Nothing but the lines from the start of the entries below through the line containing "output out1;" should appear in the answer, copied exactly and free of pictures.

- [Dataset entries]:
● ● ● ● ●

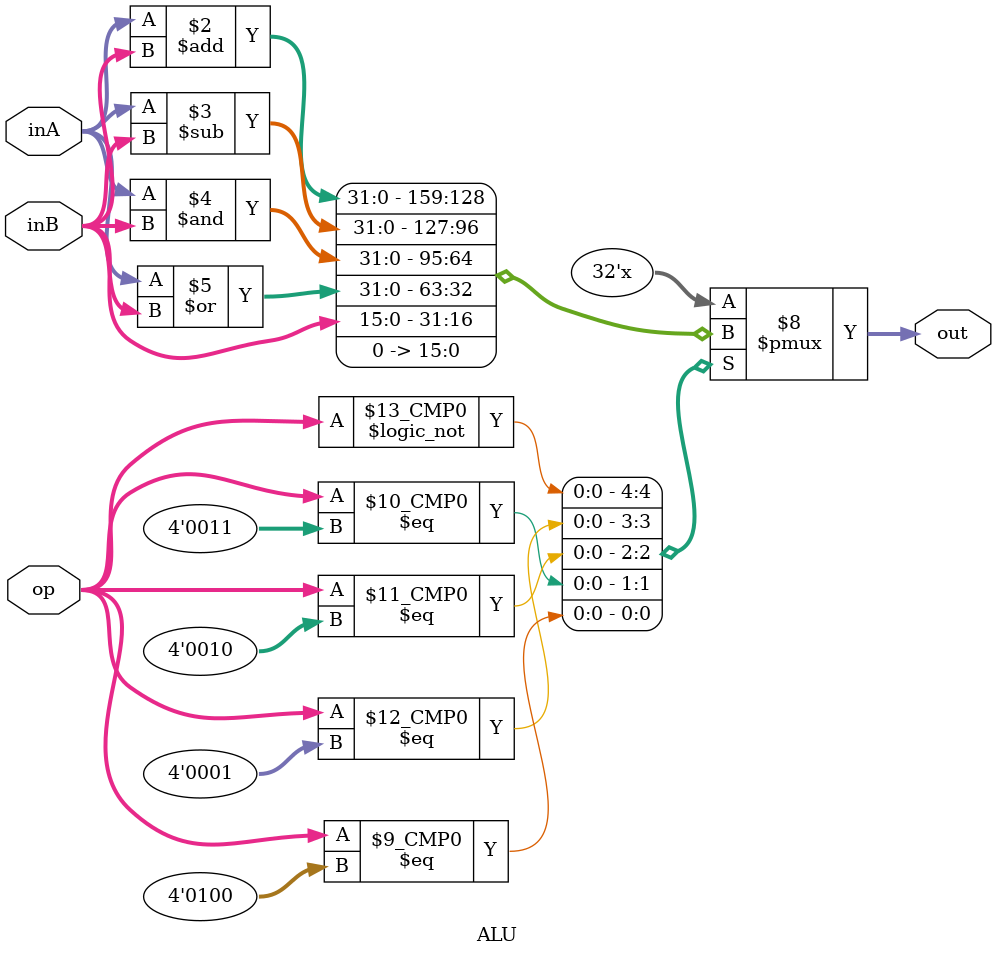
<source format=v>
`timescale 1ns / 1ps
`define ADDU_OP    4'b0000
`define SUBU_OP    4'b0001
`define AND_OP     4'b0010
`define OR_OP      4'b0011
`define	LUI_OP	   4'b0100
`define NEW_OP     4'b0101
module ALU(
    input   [31:0]  inA, inB,
    input   [3:0]   op,

    output  reg [31:0]  out
    );

    always @(*) begin
        case (op)
            `ADDU_OP: out = inA + inB;
            `SUBU_OP: out = inA - inB;
            `AND_OP : out = inA & inB;
            `OR_OP  : out = inA | inB;
            `LUI_OP : out = {inB[15:0], 16'h0};
            `NEW_OP: begin

            end
        endcase
    end

endmodule

</source>
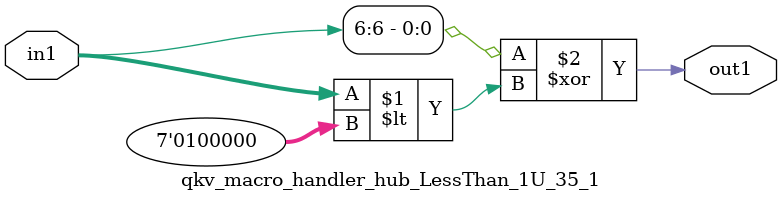
<source format=v>

`timescale 1ps / 1ps


module qkv_macro_handler_hub_LessThan_1U_35_1( in1, out1 );

    input [6:0] in1;
    output out1;

    
    // rtl_process:qkv_macro_handler_hub_LessThan_1U_35_1/qkv_macro_handler_hub_LessThan_1U_35_1_thread_1
    assign out1 = (in1[6] ^ in1 < 7'd032);

endmodule



</source>
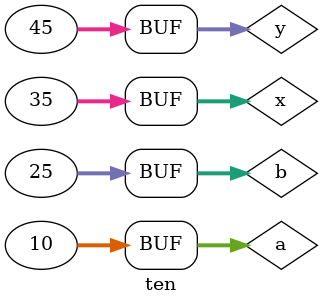
<source format=sv>
/* Blocking Statements : It blocks the execution of the next statement until the completition of current assignment execution. */

// Example 1: 
module top;
int a,b;
initial begin	
	a = 10;
    b = 20;
    
    $display("\t Before Assignment : Vaue of a is %0d", a);
     $display("\t Before Assignment : Vaue of b is %0d", b);
     
  a = b;
  b = 25;
  $display ("\t After Assignment : Vcalue of a is :",a);
  $display ("\t After Assignment : Vcalue of b is :",b);
end 
endmodule

//Example 2 :


module ten;
  int a,b;
  int x,y;
  
  initial begin
    a = 10;
    b=25;
    
    $display("\t Value of a Before : ",a);
    $display("\t Value of b Before : ",b);
    
    x = a+b;
    y =a+b+10;
    
    $display("\t Value of x : ",x);
    $display("\t Value of y : ",y);
  end 
endmodule
</source>
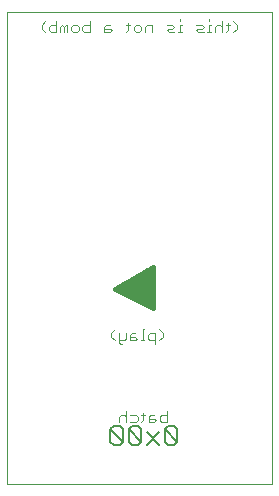
<source format=gbo>
G75*
%MOIN*%
%OFA0B0*%
%FSLAX24Y24*%
%IPPOS*%
%LPD*%
%AMOC8*
5,1,8,0,0,1.08239X$1,22.5*
%
%ADD10C,0.0000*%
%ADD11C,0.0050*%
%ADD12C,0.0030*%
%ADD13C,0.0160*%
D10*
X002209Y000487D02*
X002209Y016235D01*
X011068Y016235D01*
X011068Y000487D01*
X002209Y000487D01*
D11*
X005670Y001908D02*
X005771Y001807D01*
X005975Y001807D01*
X006077Y001908D01*
X005670Y002315D01*
X005670Y001908D01*
X005670Y002315D02*
X005771Y002417D01*
X005975Y002417D01*
X006077Y002315D01*
X006077Y001908D01*
X006277Y001908D02*
X006379Y001807D01*
X006583Y001807D01*
X006684Y001908D01*
X006277Y002315D01*
X006277Y001908D01*
X006277Y002315D02*
X006379Y002417D01*
X006583Y002417D01*
X006684Y002315D01*
X006684Y001908D01*
X006885Y001807D02*
X007292Y002214D01*
X007493Y002315D02*
X007493Y001908D01*
X007595Y001807D01*
X007798Y001807D01*
X007900Y001908D01*
X007493Y002315D01*
X007595Y002417D01*
X007798Y002417D01*
X007900Y002315D01*
X007900Y001908D01*
X007292Y001807D02*
X006885Y002214D01*
D12*
X006939Y002552D02*
X007124Y002552D01*
X007186Y002613D01*
X007124Y002675D01*
X006939Y002675D01*
X006939Y002737D02*
X006939Y002552D01*
X006939Y002737D02*
X007000Y002799D01*
X007124Y002799D01*
X007307Y002737D02*
X007369Y002799D01*
X007554Y002799D01*
X007554Y002922D02*
X007554Y002552D01*
X007369Y002552D01*
X007307Y002613D01*
X007307Y002737D01*
X006817Y002799D02*
X006694Y002799D01*
X006756Y002860D02*
X006756Y002613D01*
X006694Y002552D01*
X006572Y002613D02*
X006510Y002552D01*
X006325Y002552D01*
X006203Y002552D02*
X006203Y002922D01*
X006142Y002799D02*
X006203Y002737D01*
X006142Y002799D02*
X006018Y002799D01*
X005957Y002737D01*
X005957Y002552D01*
X006325Y002799D02*
X006510Y002799D01*
X006572Y002737D01*
X006572Y002613D01*
X006064Y005153D02*
X006002Y005153D01*
X005941Y005215D01*
X005941Y005524D01*
X005819Y005647D02*
X005696Y005524D01*
X005696Y005400D01*
X005819Y005277D01*
X005941Y005277D02*
X006126Y005277D01*
X006188Y005338D01*
X006188Y005524D01*
X006309Y005462D02*
X006309Y005277D01*
X006494Y005277D01*
X006556Y005338D01*
X006494Y005400D01*
X006309Y005400D01*
X006309Y005462D02*
X006371Y005524D01*
X006494Y005524D01*
X006740Y005647D02*
X006740Y005277D01*
X006801Y005277D02*
X006678Y005277D01*
X006923Y005338D02*
X006923Y005462D01*
X006985Y005524D01*
X007170Y005524D01*
X007170Y005153D01*
X007170Y005277D02*
X006985Y005277D01*
X006923Y005338D01*
X006801Y005647D02*
X006740Y005647D01*
X007292Y005647D02*
X007415Y005524D01*
X007415Y005400D01*
X007292Y005277D01*
X007061Y015552D02*
X007061Y015799D01*
X006875Y015799D01*
X006814Y015737D01*
X006814Y015552D01*
X006692Y015613D02*
X006631Y015552D01*
X006507Y015552D01*
X006445Y015613D01*
X006445Y015737D01*
X006507Y015799D01*
X006631Y015799D01*
X006692Y015737D01*
X006692Y015613D01*
X006324Y015799D02*
X006201Y015799D01*
X006262Y015860D02*
X006262Y015613D01*
X006201Y015552D01*
X005710Y015613D02*
X005648Y015552D01*
X005463Y015552D01*
X005463Y015737D01*
X005525Y015799D01*
X005648Y015799D01*
X005648Y015675D02*
X005463Y015675D01*
X005648Y015675D02*
X005710Y015613D01*
X004973Y015552D02*
X004788Y015552D01*
X004727Y015613D01*
X004727Y015737D01*
X004788Y015799D01*
X004973Y015799D01*
X004973Y015922D02*
X004973Y015552D01*
X004605Y015613D02*
X004543Y015552D01*
X004420Y015552D01*
X004358Y015613D01*
X004358Y015737D01*
X004420Y015799D01*
X004543Y015799D01*
X004605Y015737D01*
X004605Y015613D01*
X004237Y015552D02*
X004237Y015799D01*
X004175Y015799D01*
X004113Y015737D01*
X004052Y015799D01*
X003990Y015737D01*
X003990Y015552D01*
X003869Y015552D02*
X003683Y015552D01*
X003622Y015613D01*
X003622Y015737D01*
X003683Y015799D01*
X003869Y015799D01*
X003869Y015922D02*
X003869Y015552D01*
X004113Y015552D02*
X004113Y015737D01*
X003500Y015922D02*
X003377Y015799D01*
X003377Y015675D01*
X003500Y015552D01*
X007550Y015613D02*
X007612Y015675D01*
X007735Y015675D01*
X007797Y015737D01*
X007735Y015799D01*
X007550Y015799D01*
X007550Y015613D02*
X007612Y015552D01*
X007797Y015552D01*
X007919Y015552D02*
X008043Y015552D01*
X007981Y015552D02*
X007981Y015799D01*
X008043Y015799D01*
X007981Y015922D02*
X007981Y015984D01*
X008532Y015799D02*
X008718Y015799D01*
X008779Y015737D01*
X008718Y015675D01*
X008594Y015675D01*
X008532Y015613D01*
X008594Y015552D01*
X008779Y015552D01*
X008901Y015552D02*
X009025Y015552D01*
X008963Y015552D02*
X008963Y015799D01*
X009025Y015799D01*
X009146Y015737D02*
X009146Y015552D01*
X009146Y015737D02*
X009208Y015799D01*
X009332Y015799D01*
X009393Y015737D01*
X009515Y015799D02*
X009639Y015799D01*
X009577Y015860D02*
X009577Y015613D01*
X009515Y015552D01*
X009393Y015552D02*
X009393Y015922D01*
X009761Y015922D02*
X009884Y015799D01*
X009884Y015675D01*
X009761Y015552D01*
X008963Y015922D02*
X008963Y015984D01*
D13*
X007084Y007737D02*
X007084Y006362D01*
X005834Y006987D01*
X007084Y007737D01*
X007084Y007619D02*
X006889Y007619D01*
X007084Y007461D02*
X006624Y007461D01*
X006360Y007302D02*
X007084Y007302D01*
X007084Y007144D02*
X006096Y007144D01*
X005837Y006985D02*
X007084Y006985D01*
X007084Y006827D02*
X006154Y006827D01*
X006471Y006668D02*
X007084Y006668D01*
X007084Y006510D02*
X006788Y006510D01*
M02*

</source>
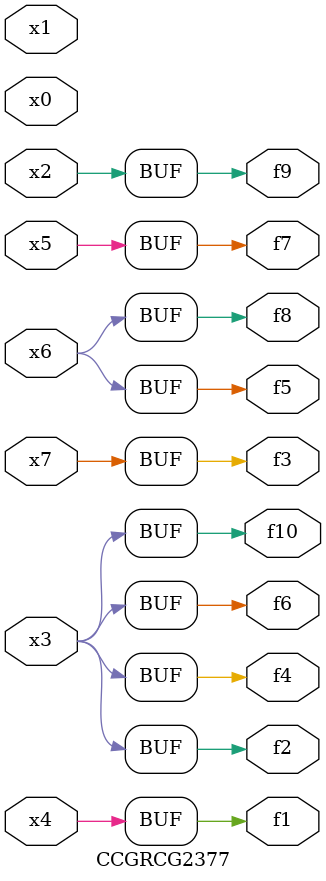
<source format=v>
module CCGRCG2377(
	input x0, x1, x2, x3, x4, x5, x6, x7,
	output f1, f2, f3, f4, f5, f6, f7, f8, f9, f10
);
	assign f1 = x4;
	assign f2 = x3;
	assign f3 = x7;
	assign f4 = x3;
	assign f5 = x6;
	assign f6 = x3;
	assign f7 = x5;
	assign f8 = x6;
	assign f9 = x2;
	assign f10 = x3;
endmodule

</source>
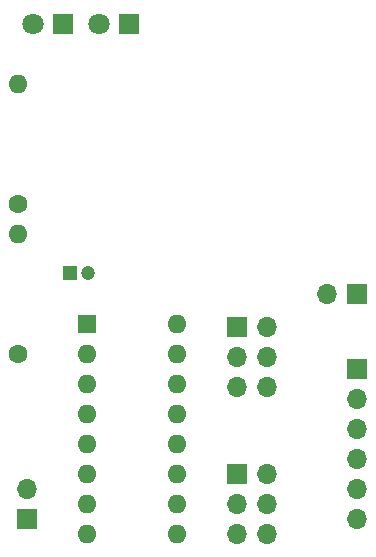
<source format=gbr>
%TF.GenerationSoftware,KiCad,Pcbnew,7.0.1*%
%TF.CreationDate,2023-08-12T16:51:13+02:00*%
%TF.ProjectId,uprs232ttl,75707273-3233-4327-9474-6c2e6b696361,rev?*%
%TF.SameCoordinates,Original*%
%TF.FileFunction,Soldermask,Bot*%
%TF.FilePolarity,Negative*%
%FSLAX46Y46*%
G04 Gerber Fmt 4.6, Leading zero omitted, Abs format (unit mm)*
G04 Created by KiCad (PCBNEW 7.0.1) date 2023-08-12 16:51:13*
%MOMM*%
%LPD*%
G01*
G04 APERTURE LIST*
%ADD10R,1.700000X1.700000*%
%ADD11O,1.700000X1.700000*%
%ADD12R,1.600000X1.600000*%
%ADD13O,1.600000X1.600000*%
%ADD14R,1.200000X1.200000*%
%ADD15C,1.200000*%
%ADD16C,1.600000*%
%ADD17R,1.800000X1.800000*%
%ADD18C,1.800000*%
G04 APERTURE END LIST*
D10*
%TO.C,J5*%
X158496000Y-105918000D03*
D11*
X161036000Y-105918000D03*
X158496000Y-108458000D03*
X161036000Y-108458000D03*
X158496000Y-110998000D03*
X161036000Y-110998000D03*
%TD*%
D12*
%TO.C,U1*%
X145796000Y-105664000D03*
D13*
X145796000Y-108204000D03*
X145796000Y-110744000D03*
X145796000Y-113284000D03*
X145796000Y-115824000D03*
X145796000Y-118364000D03*
X145796000Y-120904000D03*
X145796000Y-123444000D03*
X153416000Y-123444000D03*
X153416000Y-120904000D03*
X153416000Y-118364000D03*
X153416000Y-115824000D03*
X153416000Y-113284000D03*
X153416000Y-110744000D03*
X153416000Y-108204000D03*
X153416000Y-105664000D03*
%TD*%
D10*
%TO.C,J2*%
X168661000Y-103124000D03*
D11*
X166121000Y-103124000D03*
%TD*%
D14*
%TO.C,C1*%
X144311401Y-101346000D03*
D15*
X145811401Y-101346000D03*
%TD*%
D10*
%TO.C,J3*%
X168656000Y-109474000D03*
D11*
X168656000Y-112014000D03*
X168656000Y-114554000D03*
X168656000Y-117094000D03*
X168656000Y-119634000D03*
X168656000Y-122174000D03*
%TD*%
D16*
%TO.C,R2*%
X139954000Y-95504000D03*
D13*
X139954000Y-85344000D03*
%TD*%
D17*
%TO.C,D1*%
X143764000Y-80264000D03*
D18*
X141224000Y-80264000D03*
%TD*%
D10*
%TO.C,J1*%
X140716000Y-122174000D03*
D11*
X140716000Y-119634000D03*
%TD*%
D17*
%TO.C,D2*%
X149352000Y-80264000D03*
D18*
X146812000Y-80264000D03*
%TD*%
D16*
%TO.C,R1*%
X139954000Y-108204000D03*
D13*
X139954000Y-98044000D03*
%TD*%
D10*
%TO.C,J4*%
X158496000Y-118364000D03*
D11*
X161036000Y-118364000D03*
X158496000Y-120904000D03*
X161036000Y-120904000D03*
X158496000Y-123444000D03*
X161036000Y-123444000D03*
%TD*%
M02*

</source>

● ● ● ● ●

- [Response to the task]:
<source format=v>
`timescale 1ns / 1ps
`define ADDU_OP    4'b0000
`define SUBU_OP    4'b0001
`define AND_OP     4'b0010
`define OR_OP      4'b0011
`define	LUI_OP	   4'b0100
`define NEW_OP     4'b0101
module ALU(
    input   [31:0]  inA, inB,
    input   [3:0]   op,

    output  reg [31:0]  out
    );

    always @(*) begin
        case (op)
            `ADDU_OP: out = inA + inB;
            `SUBU_OP: out = inA - inB;
            `AND_OP : out = inA & inB;
            `OR_OP  : out = inA | inB;
            `LUI_OP : out = {inB[15:0], 16'h0};
            `NEW_OP: begin

            end
        endcase
    end

endmodule

</source>
<source format=v>

`timescale 1ps / 1ps


module qkv_macro_handler_hub_LessThan_1U_35_1( in1, out1 );

    input [6:0] in1;
    output out1;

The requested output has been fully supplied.